OK, a clean example; era5 sample data downloaded as above (2 years worth).

    files = glob.glob('/data/era5-test/*/*/data/*.nc')
    ds = xr.open_mfdataset(files, inline_array=True)
    ds = ds.chunk({"lat": -1, "lon": -1, "time0": 300})
    s3 = s3fs.S3FileSystem(anon=False)
    store = s3fs.S3Map(root=str(s3_zarr_store_path), s3=s3, check=False)
    encoding = {vname: {"compressor": zarr.Blosc(cname='zstd', clevel=3)} for vname in ds.data_vars}
    zarr_data_store_out = ds.to_zarr(store=store, encoding=encoding, consolidated=True, compute=False)
    zarr_data_store_out.visualize('/home/ubuntu/gro/vis_graph_full.png', optimize_graph=True, color='order')
    zarr_data_store_out.compute()

bokeh plot after a few minutes; notice the held rechunk-splits (and there are a lot more of these when scaling up 20x) image

matching .visualize() plot: vis_graph_full

I'm having a bit of a hard time aligning these two. The 0 node (representing what I understand to be a task resulting from the first open_dataset) shares dependent nodes with the 3 node and the 15 node; by 'root' node ordering, those should be 2nd and 4th 'root' nodes processed (0, 3, 9, 15).
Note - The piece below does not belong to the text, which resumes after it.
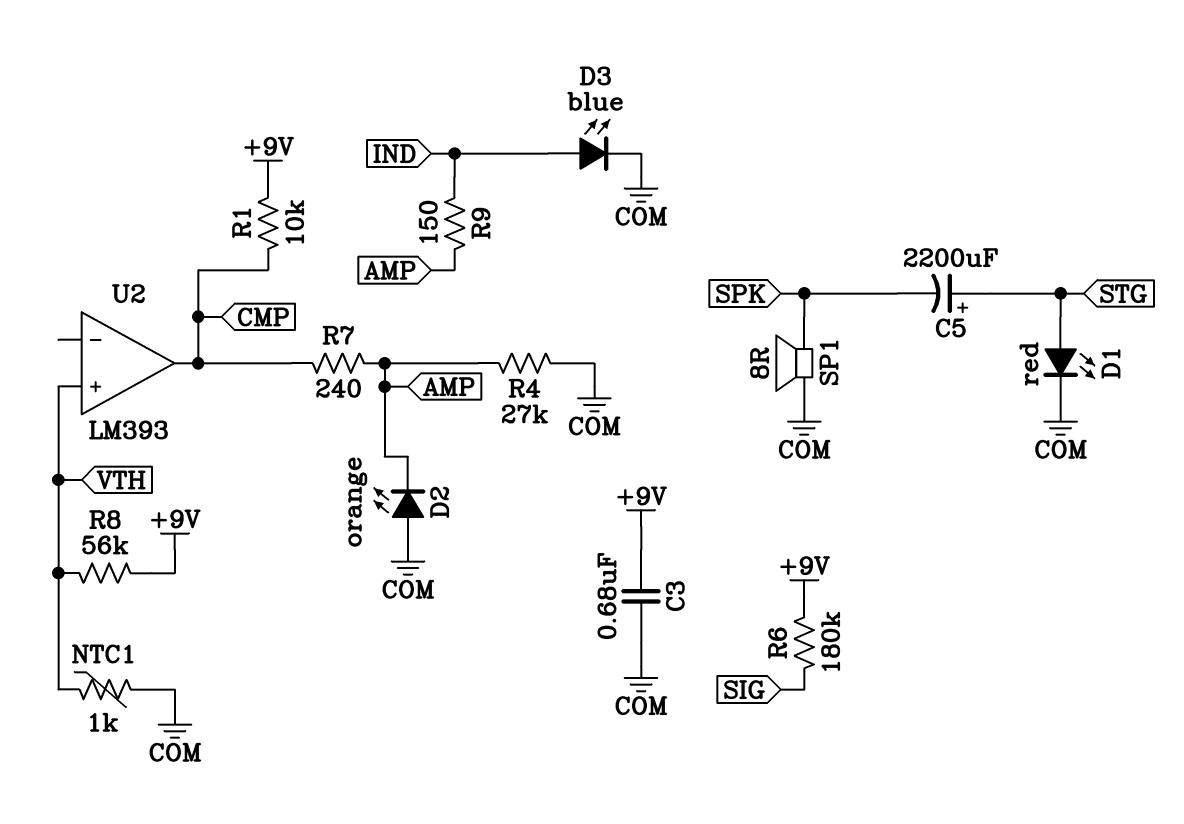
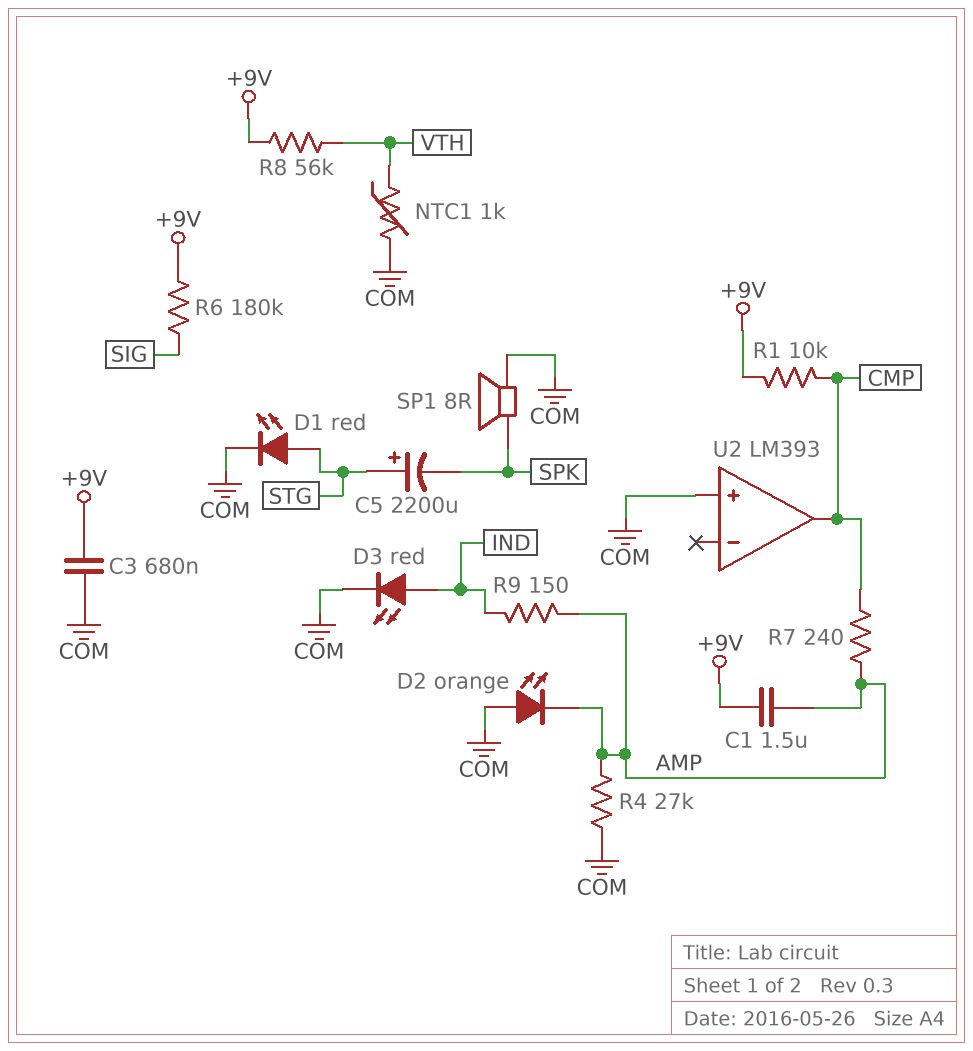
C1: none -> 1.5uF (+9V, AMP)
D3: LED blue (A IND, K COM) -> LED red (A IND, K COM)
U2 pin in+: VTH -> COM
Yet the bokeh plot shows that the first 'root' node (lowest on the left; the left column here processed monotonically bottom to top) shares a dependent node with the 10th 'root' node (left column, 10 from the top). So where am I misunderstanding the relationship between the static plot and the runtime dask graph?

mrocklin commented 1 year ago

Just checking in here, I've gotten pulled away this week. I think that @fjetter plans to think about this soon though. It's near the top (but not yet at the top) of his priority list.